College Gender Gap Remains Stable: 57% women
Although troubling, the gender gap between men and women isn't getting worse.
January 26, 2010 -- The gender gap on campus — about 57% female, 43% male — is troubling, but it's not getting any worse, a report says today.Men have consistently represented about 43% of enrollments and earned 43% of bachelor's degrees since 2000, says the report by the American Council on Education, a higher-education organization.
It doesn't offer solutions on how to narrow that gap, but it suggests policymakers and educators can have the greatest effect by focusing efforts on Hispanics. Just 9% of Hispanic young men have earned a bachelor's degree, the lowest attainment level of any group studied. Among Hispanic young women, 14% have earned a bachelor's.
Given that Hispanics represent the fastest-growing segment of the U.S. population, "raising the attainment rate of Hispanic men — and women — looms as one of the most significant challenges facing American education," says report author Jacqueline King, assistant vice president of ACE's Center for Policy Analysis. The group has been slicing and dicing gender data since 2000.

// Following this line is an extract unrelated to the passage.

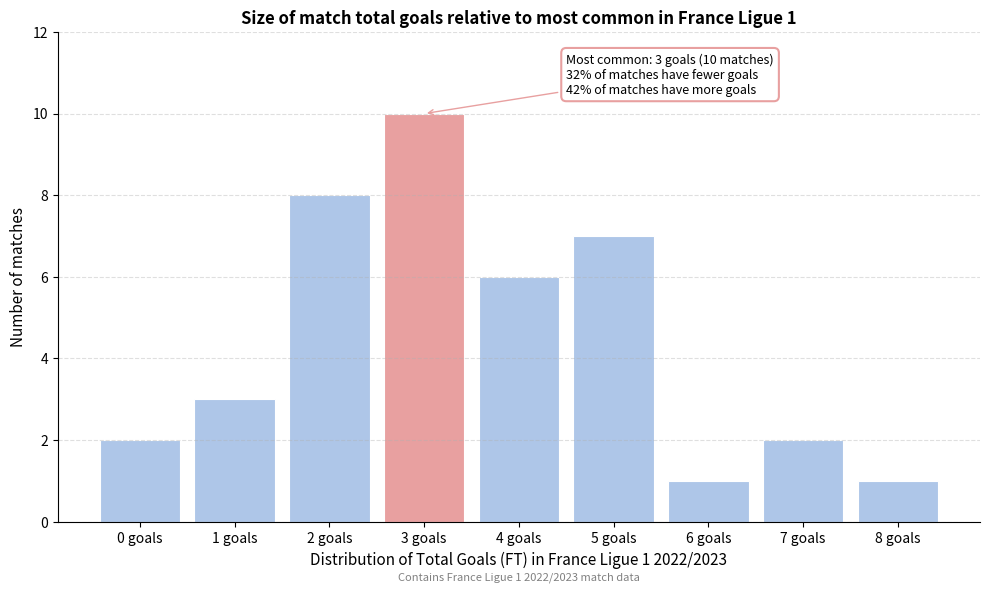

Reading right to left, transcribe all the data shown in this chart.

8 goals=1	7 goals=2	6 goals=1	5 goals=7	4 goals=6	3 goals=10	2 goals=8	1 goals=3	0 goals=2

Concern over lagging male academic achievement and its consequences has in recent years captured the attention of policy analysts, researchers, journalists and other groups such as the American Association of University Women.
In December, the U.S. Commission on Civil Rights said it would investigate whether, in an attempt to minimize lopsided gender mixes on their campuses, some colleges discriminate against women in admissions by admitting males at a higher rate or offering more generous aid packages.
Tuesday's report is based on the latest available data from the U.S. Census and Education Department. For now, King says, "while the gender gap is important and should be addressed by educators and policymakers, these findings suggest the current female majority may be higher education's new normal."
Some of the report's findings appear at odds with other research. Lorenzo Esters, who is heading an initiative called the American Male Imperative for the Association of Public and Land-grant Universities, predicts that the gender split could widen to 59%-41% nationally in 2018, and raises concerns about a broader swath of minority students.
Finding Solutions
Noting President Obama's goal to increase college attainment, he says, "It is less likely that we will be able to do that if we don't take a significant look at black, Hispanic and other minority males."
Richard Whitmire, author of the just-published "Why Boys Fail", says evidence that the gap has stabilized "is good news." But, he says, the report "leaves the impression that except for minorities the gender gaps are no longer a cause for worry. ... Men need those degrees as much as women, and yet mostly women are getting that message."
King doesn't disagree. "We say throughout the report that this is a real problem, (but) it's a different kind of problem for different students and a different level of problem for different types of students."